“Wow, it’s only $2.20 a gallon over here!”
“Remember when it was $3.20 a few months ago?”
From the late 2000s until recently, gas prices were consistently on the rise. A more recent downward slide may have some consequences: though cheap gas prices might be lighter on the wallet, individuals might be at greater risk for car accidents.
In an article from MN-based Star Tribune, Tim Harlow discusses research conducted by Guangqing Chi of the South Dakota State University’s Department of Sociology and Rural Studies. A professor and demographer whose specialties include the sociology of transportation, Chi had studied data on gas prices and overall traffic safety in Minnesota from 1998 to 2007. His team found that “a 20-cent drop in gas prices resulted in 15 more fatalities a year. Conversely, he found that a 20-cent increase would bring a decrease of 15 deaths annually.”
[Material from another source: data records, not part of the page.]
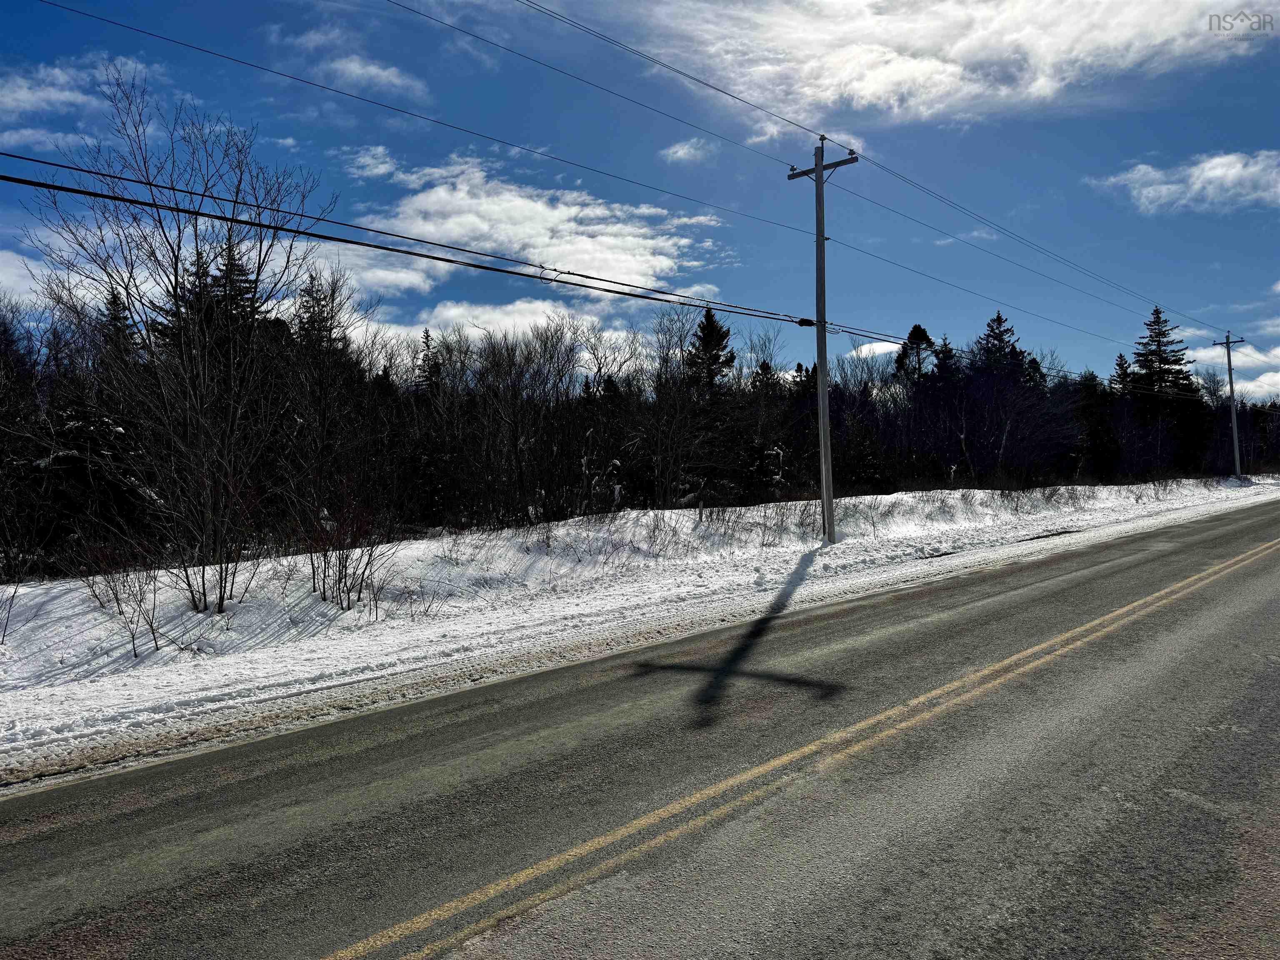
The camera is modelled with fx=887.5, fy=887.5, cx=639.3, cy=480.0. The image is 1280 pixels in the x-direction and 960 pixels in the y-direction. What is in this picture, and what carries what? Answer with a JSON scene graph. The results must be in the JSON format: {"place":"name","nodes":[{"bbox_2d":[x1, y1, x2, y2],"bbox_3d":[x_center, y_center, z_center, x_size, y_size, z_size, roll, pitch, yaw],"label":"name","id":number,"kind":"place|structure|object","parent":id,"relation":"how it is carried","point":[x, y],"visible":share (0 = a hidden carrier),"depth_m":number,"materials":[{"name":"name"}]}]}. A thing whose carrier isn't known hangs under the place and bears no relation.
{"place":"outdoors","nodes":[
{"label":"outdoors","id":0,"kind":"place"},
{"bbox_2d":[0,249,56,309],"label":"cloud","id":1,"kind":"structure","parent":0,"point":[17,286],"materials":[{"name":"white"}]},
{"bbox_2d":[0,51,159,148],"label":"cloud","id":2,"kind":"structure","parent":0,"point":[67,92],"materials":[{"name":"white"}]},
{"bbox_2d":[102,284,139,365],"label":"evergreen tree","id":3,"kind":"object","parent":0,"point":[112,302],"visible":0.17,"depth_m":28.97,"materials":[{"name":"plant"}]},
{"bbox_2d":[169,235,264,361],"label":"evergreen tree","id":4,"kind":"object","parent":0,"point":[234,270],"visible":0.25,"depth_m":25.53,"materials":[{"name":"plant"}]},
{"bbox_2d":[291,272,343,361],"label":"evergreen tree","id":5,"kind":"object","parent":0,"point":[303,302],"visible":0.27,"depth_m":30.29,"materials":[{"name":"plant"}]},
{"bbox_2d":[277,22,430,98],"label":"cloud","id":6,"kind":"structure","parent":0,"point":[380,73],"materials":[{"name":"white"}]},
{"bbox_2d":[340,143,399,180],"label":"cloud","id":7,"kind":"structure","parent":0,"point":[380,170],"materials":[{"name":"white"}]},
{"bbox_2d":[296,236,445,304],"label":"cloud","id":8,"kind":"structure","parent":0,"point":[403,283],"materials":[{"name":"white"}]},
{"bbox_2d":[415,328,443,398],"bbox_3d":[-9.111,-2.537,38.468,2.901,8.014,3.091,-1,1,5],"label":"evergreen tree","id":9,"kind":"object","parent":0,"point":[428,334],"visible":0.29,"depth_m":38.26,"materials":[{"name":"plant"}]},
{"bbox_2d":[359,297,638,360],"label":"cloud","id":10,"kind":"structure","parent":0,"point":[544,318],"materials":[{"name":"white"}]},
{"bbox_2d":[356,160,726,292],"label":"cloud","id":11,"kind":"structure","parent":0,"point":[573,211],"materials":[{"name":"white"}]},
{"bbox_2d":[0,472,1278,785],"label":"snowy ground","id":12,"kind":"structure","parent":0,"point":[83,692],"materials":[{"name":"white snow"}]},
{"bbox_2d":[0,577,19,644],"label":"shrub","id":13,"kind":"object","parent":12,"relation":"on","point":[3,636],"visible":1,"depth_m":9.09,"materials":[{"name":"plant"}]},
{"bbox_2d":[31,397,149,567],"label":"evergreen tree","id":14,"kind":"object","parent":12,"relation":"on","point":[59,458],"visible":0.55,"depth_m":15.73,"materials":[{"name":"black plant"}]},
{"bbox_2d":[72,529,165,658],"bbox_3d":[-5.180,1.137,8.866,1.000,1.366,1.064,-1,1,-43],"label":"shrub","id":15,"kind":"object","parent":12,"relation":"on","point":[133,646],"visible":0.91,"depth_m":8.83,"materials":[{"name":"plant"}]},
{"bbox_2d":[27,66,329,607],"bbox_3d":[-6.164,-1.909,12.311,4.030,7.273,4.071,-1,1,-43],"label":"bare tree","id":16,"kind":"object","parent":12,"relation":"on","point":[176,286],"visible":0.99,"depth_m":12.00,"materials":[{"name":"plant"}]},
{"bbox_2d":[163,467,265,617],"bbox_3d":[-4.981,0.737,10.259,1.364,1.809,1.385,-1,1,-43],"label":"bare shrub","id":17,"kind":"object","parent":12,"relation":"on","point":[221,573],"visible":0.96,"depth_m":10.18,"materials":[{"name":"plant"}]},
{"bbox_2d":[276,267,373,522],"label":"bare tree","id":18,"kind":"object","parent":12,"relation":"on","point":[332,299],"visible":0.95,"depth_m":24.98,"materials":[{"name":"brown plant"}]},
{"bbox_2d":[297,480,393,610],"bbox_3d":[-3.648,0.801,10.892,1.449,1.702,1.496,-1,1,-43],"label":"shrub","id":19,"kind":"object","parent":12,"relation":"on","point":[346,568],"visible":0.95,"depth_m":10.80,"materials":[{"name":"plant"}]},
{"bbox_2d":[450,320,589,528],"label":"bare tree","id":20,"kind":"object","parent":12,"relation":"on","point":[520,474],"visible":0.99,"depth_m":21.41,"materials":[{"name":"brown plant"}]},
{"bbox_2d":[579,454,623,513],"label":"shrub","id":21,"kind":"object","parent":12,"relation":"on","point":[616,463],"visible":0.71,"depth_m":20.91,"materials":[{"name":"plant"}]},
{"bbox_2d":[0,286,1273,571],"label":"tree line","id":22,"kind":"object","parent":12,"relation":"on","point":[836,388],"visible":0.72,"depth_m":25.36,"materials":[{"name":"brown wood"}]},
{"bbox_2d":[637,307,717,509],"bbox_3d":[0.964,-1.878,25.804,3.012,6.201,3.319,-1,1,6],"label":"bare tree","id":23,"kind":"object","parent":12,"relation":"on","point":[666,380],"visible":0.98,"depth_m":25.69,"materials":[{"name":"plant"}]},
{"bbox_2d":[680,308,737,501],"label":"evergreen tree","id":24,"kind":"object","parent":12,"relation":"on","point":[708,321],"visible":0.76,"depth_m":32.50,"materials":[{"name":"plant"}]},
{"bbox_2d":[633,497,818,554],"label":"dry shrub","id":25,"kind":"object","parent":12,"relation":"on","point":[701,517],"visible":0.85,"depth_m":17.96,"materials":[{"name":"plant"}]},
{"bbox_2d":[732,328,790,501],"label":"bare tree","id":26,"kind":"object","parent":12,"relation":"on","point":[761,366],"visible":0.87,"depth_m":29.17,"materials":[{"name":"plant"}]},
{"bbox_2d":[787,133,856,542],"bbox_3d":[3.627,-2.634,17.152,0.372,7.896,2.069,-1,1,-43],"label":"utility pole","id":27,"kind":"object","parent":12,"relation":"on","point":[822,238],"visible":0.97,"depth_m":17.16,"materials":[{"name":"wood"}]},
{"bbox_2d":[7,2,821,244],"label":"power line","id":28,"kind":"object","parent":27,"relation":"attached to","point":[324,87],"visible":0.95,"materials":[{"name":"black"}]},
{"bbox_2d":[2,152,842,330],"bbox_3d":[-1.058,-3.107,12.368,27.310,0.737,0.425,-1,1,-43],"label":"power line","id":29,"kind":"object","parent":27,"relation":"attached to","point":[56,186],"visible":0.97,"depth_m":10.21,"materials":[{"name":"black"}]},
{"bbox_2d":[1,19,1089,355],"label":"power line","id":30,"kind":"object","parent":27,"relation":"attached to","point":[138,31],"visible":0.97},
{"bbox_2d":[394,0,832,178],"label":"power line","id":31,"kind":"object","parent":27,"relation":"attached to","point":[417,12],"visible":0.92,"depth_m":14.12,"materials":[{"name":"black metal"}]},
{"bbox_2d":[491,0,1219,334],"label":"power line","id":32,"kind":"object","parent":27,"relation":"attached to","point":[714,87],"visible":0.97,"depth_m":15.23,"materials":[{"name":"black metal"}]},
{"bbox_2d":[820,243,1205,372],"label":"power line","id":33,"kind":"object","parent":27,"relation":"attached to","point":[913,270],"visible":0.94,"depth_m":24.84,"materials":[{"name":"black metal"}]},
{"bbox_2d":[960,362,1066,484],"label":"bare tree","id":34,"kind":"object","parent":12,"relation":"on","point":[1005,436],"visible":0.88,"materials":[{"name":"plant"}]},
{"bbox_2d":[1075,370,1120,480],"bbox_3d":[24.794,-2.746,48.425,3.448,6.882,3.488,-1,1,-10],"label":"evergreen tree","id":35,"kind":"object","parent":12,"relation":"on","point":[1098,436],"visible":0.79,"depth_m":47.90,"materials":[{"name":"plant"}]},
{"bbox_2d":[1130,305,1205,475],"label":"evergreen tree","id":36,"kind":"object","parent":12,"relation":"on","point":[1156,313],"visible":0.72,"depth_m":59.14,"materials":[{"name":"plant"}]},
{"bbox_2d":[1214,330,1246,479],"bbox_3d":[33.845,-4.021,50.633,0.386,8.587,1.977,-1,1,-43],"label":"utility pole","id":37,"kind":"object","parent":12,"relation":"on","point":[1233,418],"visible":0.98,"depth_m":50.57,"materials":[{"name":"grey wood"}]},
{"bbox_2d":[0,0,1279,397],"label":"sky","id":38,"kind":"structure","parent":0,"point":[857,116],"materials":[{"name":"blue"}]},
{"bbox_2d":[1,495,1278,959],"label":"road","id":39,"kind":"structure","parent":0,"point":[830,888],"materials":[{"name":"grey asphalt"}]},
{"bbox_2d":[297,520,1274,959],"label":"yellow road line","id":40,"kind":"object","parent":39,"relation":"on","point":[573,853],"visible":0.96,"depth_m":4.28,"materials":[{"name":"yellow paint"}]},
{"bbox_2d":[659,138,714,162],"label":"cloud","id":41,"kind":"structure","parent":0,"point":[677,149],"materials":[{"name":"white"}]},
{"bbox_2d":[847,340,904,359],"label":"cloud","id":42,"kind":"structure","parent":0,"point":[888,348],"materials":[{"name":"white"}]},
{"bbox_2d":[895,324,934,382],"bbox_3d":[16.607,-4.038,52.840,4.481,10.469,4.505,-1,1,-7],"label":"evergreen tree","id":43,"kind":"object","parent":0,"point":[921,334],"visible":0.34,"depth_m":52.48,"materials":[{"name":"plant"}]},
{"bbox_2d":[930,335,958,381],"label":"evergreen tree","id":44,"kind":"object","parent":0,"point":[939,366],"visible":0.24,"depth_m":51.11,"materials":[{"name":"plant"}]},
{"bbox_2d":[633,0,1274,126],"label":"cloud","id":45,"kind":"structure","parent":0,"point":[870,90],"materials":[{"name":"white"}]},
{"bbox_2d":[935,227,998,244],"label":"cloud","id":46,"kind":"structure","parent":0,"point":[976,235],"materials":[{"name":"white"}]},
{"bbox_2d":[976,310,1025,381],"bbox_3d":[21.825,-4.331,53.523,5.445,11.672,5.445,-1,1,-16],"label":"evergreen tree","id":47,"kind":"object","parent":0,"point":[997,318],"visible":0.39,"depth_m":53.11,"materials":[{"name":"plant"}]},
{"bbox_2d":[1111,352,1135,399],"bbox_3d":[33.555,-4.114,61.447,3.667,9.565,3.836,-1,1,-10],"label":"evergreen tree","id":48,"kind":"object","parent":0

Using similar methodology with study data from Alabama and Mississippi, Chi has found that teens are more impacted by high gas prices, driving less frequently when prices go up. Their road reticence when costs are high, Chi’s study asserts, may lead to safer streets. Beyond driving less often, Chi says, when gas prices rise, “we suspect people drive more carefully.” For now, go ahead and put the pedal to the metal—just, you know, don’t throw all caution to the wind.